Recent advances in autonomous platforms, combined with novel data analysis techniques, will enable ReBELS to quantify the different elements of the biological carbon pump throughout an annual cycle in the northwest North Atlantic. We will set up a year-long ocean observatory in the Labrador Sea using state-of-the-art autonomous observing technologies (gliders and biogeochemical ARGO floats) paired with traditional measurements of carbon flux (moored sediment trap) to understand the different contribution of particle injection pumps to the overall carbon export in the Labrador Sea. ReBELS will quantify the key processes that must be adequately represented in climate models in order to predict North Atlantic carbon drawdown with confidence. Gliders will not be deployed on this first expedition.

Aim

The biological carbon pump stores large quantities of carbon dioxide (CO2) in the deep ocean (5.15Gt per year) via the flux of organic matter, without which atmospheric CO2 would be 200–400ppm higher than it is today. Until recently, this storage was thought to occur principally through the sinking of organic matter – the ‘gravitational pump’ – but new evidence has brought to light additional physical-biological particle injection pumps which may resolve the imbalance found in ocean carbon and nutrient budgets.

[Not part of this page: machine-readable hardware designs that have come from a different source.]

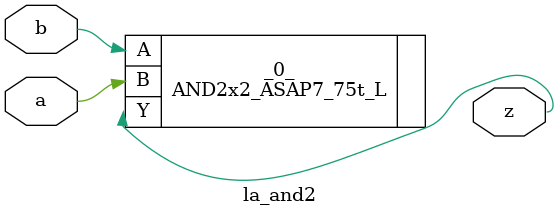
<source format=v>
/* Generated by Yosys 0.37 (git sha1 a5c7f69ed, clang 14.0.0-1ubuntu1.1 -fPIC -Os) */

module la_and2(a, b, z);
  input a;
  wire a;
  input b;
  wire b;
  output z;
  wire z;
  AND2x2_ASAP7_75t_L _0_ (
    .A(b),
    .B(a),
    .Y(z)
  );
endmodule

</source>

We propose an ambitious, targeted field experiment in a key region of carbon storage in the North Atlantic, the Labrador Sea, to address four main objectives:

  1. quantify particle dynamics in the Labrador Sea over the course of a year. 
  2. determine gross and net carbon production in order to quantify export efficiency. 
  3. seasonally resolve POC fluxes via gravitational, eddy subduction and mixed layer pumps at high temporal resolution
  4. determine the relative importance of the pumps throughout the year.